■ Activity
Reproduce the records unchanged, beginning at their first line and stopping after the line that contains "dist [0.000625, 0.000194]".

┌──

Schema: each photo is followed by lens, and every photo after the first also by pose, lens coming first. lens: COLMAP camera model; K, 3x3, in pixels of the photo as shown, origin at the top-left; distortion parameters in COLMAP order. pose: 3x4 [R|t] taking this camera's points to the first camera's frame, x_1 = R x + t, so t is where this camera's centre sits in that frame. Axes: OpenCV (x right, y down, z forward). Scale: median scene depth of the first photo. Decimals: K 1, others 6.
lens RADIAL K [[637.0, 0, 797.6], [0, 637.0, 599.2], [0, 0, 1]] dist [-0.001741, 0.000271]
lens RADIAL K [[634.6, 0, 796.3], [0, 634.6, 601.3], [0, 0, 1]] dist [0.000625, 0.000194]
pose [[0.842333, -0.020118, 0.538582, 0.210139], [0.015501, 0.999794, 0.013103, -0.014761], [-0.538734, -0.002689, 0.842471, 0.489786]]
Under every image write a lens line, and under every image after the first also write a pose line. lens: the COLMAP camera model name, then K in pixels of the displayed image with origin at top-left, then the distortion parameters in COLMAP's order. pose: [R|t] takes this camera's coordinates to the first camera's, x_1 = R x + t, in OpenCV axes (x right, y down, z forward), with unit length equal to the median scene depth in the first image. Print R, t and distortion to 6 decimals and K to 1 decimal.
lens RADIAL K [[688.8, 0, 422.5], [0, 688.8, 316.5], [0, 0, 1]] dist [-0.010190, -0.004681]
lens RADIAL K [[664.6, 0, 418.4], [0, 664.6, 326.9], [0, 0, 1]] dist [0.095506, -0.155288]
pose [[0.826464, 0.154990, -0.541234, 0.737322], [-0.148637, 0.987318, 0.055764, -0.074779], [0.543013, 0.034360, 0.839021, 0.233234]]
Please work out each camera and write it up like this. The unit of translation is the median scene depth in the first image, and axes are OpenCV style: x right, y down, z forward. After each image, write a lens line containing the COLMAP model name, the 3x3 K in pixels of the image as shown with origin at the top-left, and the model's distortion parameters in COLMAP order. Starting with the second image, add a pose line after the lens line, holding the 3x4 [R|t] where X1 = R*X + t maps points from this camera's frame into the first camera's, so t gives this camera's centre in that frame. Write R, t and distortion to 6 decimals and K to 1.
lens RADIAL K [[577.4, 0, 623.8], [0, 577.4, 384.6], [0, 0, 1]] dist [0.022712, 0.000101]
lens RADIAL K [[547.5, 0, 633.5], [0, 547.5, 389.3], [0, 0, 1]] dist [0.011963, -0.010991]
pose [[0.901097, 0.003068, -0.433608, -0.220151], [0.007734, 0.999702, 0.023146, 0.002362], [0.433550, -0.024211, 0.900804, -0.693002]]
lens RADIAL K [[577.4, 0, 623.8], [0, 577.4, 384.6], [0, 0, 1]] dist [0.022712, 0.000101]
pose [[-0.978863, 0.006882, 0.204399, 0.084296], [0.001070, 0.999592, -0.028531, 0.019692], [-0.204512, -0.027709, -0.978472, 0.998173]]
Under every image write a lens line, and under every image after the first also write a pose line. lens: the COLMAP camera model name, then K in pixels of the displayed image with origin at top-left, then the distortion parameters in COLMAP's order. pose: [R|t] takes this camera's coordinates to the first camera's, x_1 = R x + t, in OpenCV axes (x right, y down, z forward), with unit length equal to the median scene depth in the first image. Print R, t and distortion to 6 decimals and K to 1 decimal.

└──

■ Result for this task
Schema: each photo is followed by lens, and every photo after the first also by pose, lens coming first. lens: COLMAP camera model; K, 3x3, in pixels of the photo as shown, origin at the top-left; distortion parameters in COLMAP order. pose: 3x4 [R|t] taking this camera's points to the first camera's frame, x_1 = R x + t, so t is where this camera's centre sits in that frame. Axes: OpenCV (x right, y down, z forward). Scale: median scene depth of the first photo. Decimals: K 1, others 6.
lens RADIAL K [[637.0, 0, 797.6], [0, 637.0, 599.2], [0, 0, 1]] dist [-0.001741, 0.000271]
lens RADIAL K [[634.6, 0, 796.3], [0, 634.6, 601.3], [0, 0, 1]] dist [0.000625, 0.000194]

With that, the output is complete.